The number of women reading newspapers has steadily grown over the years. They have become "the fastest-growing, most advertised attractive audience in town." A study from ComScore noted, "They're embracing the internet in a way that men are not." A new survey by Pew Research Center's Project for Excellence in Journalism shows that they also make up the majority of readers for 8 out of the top 25 news sites.
The 8 websites are (in order from highest percentage to lowest) Topix, Aol News, Examiner.com, Bing News, Yahoo, MSNBC, ABC News, and Huffington Post. Poynter posted a chart of the numbers here.
Many of the top sites like Aol News, Bing, and Yahoo are multi-service providers. Also at the top were local news aggregators Topix and Examiner.com. Topix had the highest different in percentages, at 56.2 percent female and 43.8 percent male readership. Business sites, such as Reuters and the Wall Street Journal, tended to be more male-dominated. The sites received 63.7% and 60.9% male readership respectively.
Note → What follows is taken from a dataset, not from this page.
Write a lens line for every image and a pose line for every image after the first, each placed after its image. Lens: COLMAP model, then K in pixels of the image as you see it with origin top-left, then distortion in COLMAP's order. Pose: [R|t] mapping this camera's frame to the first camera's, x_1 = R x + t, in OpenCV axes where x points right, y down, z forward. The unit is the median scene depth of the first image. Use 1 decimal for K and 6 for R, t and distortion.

Online news sites attracted a more educated audience. 25 to 29 percent of top news site users had a bachelor's degree. Users with some college made up 24 to 27 percent.
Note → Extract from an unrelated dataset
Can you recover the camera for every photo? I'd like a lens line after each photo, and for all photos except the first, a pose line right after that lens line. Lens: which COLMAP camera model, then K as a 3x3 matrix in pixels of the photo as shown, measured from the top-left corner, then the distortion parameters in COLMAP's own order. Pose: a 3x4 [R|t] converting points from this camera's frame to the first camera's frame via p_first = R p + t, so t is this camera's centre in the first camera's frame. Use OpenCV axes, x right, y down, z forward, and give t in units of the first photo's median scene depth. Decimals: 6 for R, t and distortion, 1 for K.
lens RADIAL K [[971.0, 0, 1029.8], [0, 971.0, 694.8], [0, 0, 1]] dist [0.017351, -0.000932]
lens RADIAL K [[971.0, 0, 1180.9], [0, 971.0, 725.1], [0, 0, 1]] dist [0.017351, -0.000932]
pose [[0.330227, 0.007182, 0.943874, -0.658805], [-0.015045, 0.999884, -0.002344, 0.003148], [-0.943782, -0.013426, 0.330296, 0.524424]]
This same study also showed that Google is the biggest news site referrer and that many news sites depend on casual viewers. However, the male and female breakdown of casual viewers and power viewers wasn't reported. As PEJ noted, "The NetView data does not breakdown the behavior patterns like time spent or return visits for the various demographic groups. It would be interesting to know, for example, if women tended to return more times over the course of a month..."
The continuing male majority of readers on top news sites might be a result of the male-dominated journalism industry. Men still hold the majority of both journalism jobs and upper management positions. The media's treatment of women has been criticized, and has been credited with harming the campaigns of several women candidates. As a result, groups started NameItChangeIt to combat this prejudice.
Some publications have begun to focus more attention on female readers. Tina Brown's first edition of Newsweek featured Hilary Clinton. Others have started women-oriented websites. Business Insider announced that one of its former reporters launched two of these sites recently. Both are targeted towards professional women: one for working mothers and the other for younger professionals. The sites focus more on content and creating a dialogue to gain a faithful audience.
This follows Brown's assessment of how to gain female readership. "Men want to know what happened. Women want to know what really happened. It's not about 'women's content;' it's the way you edit and assign."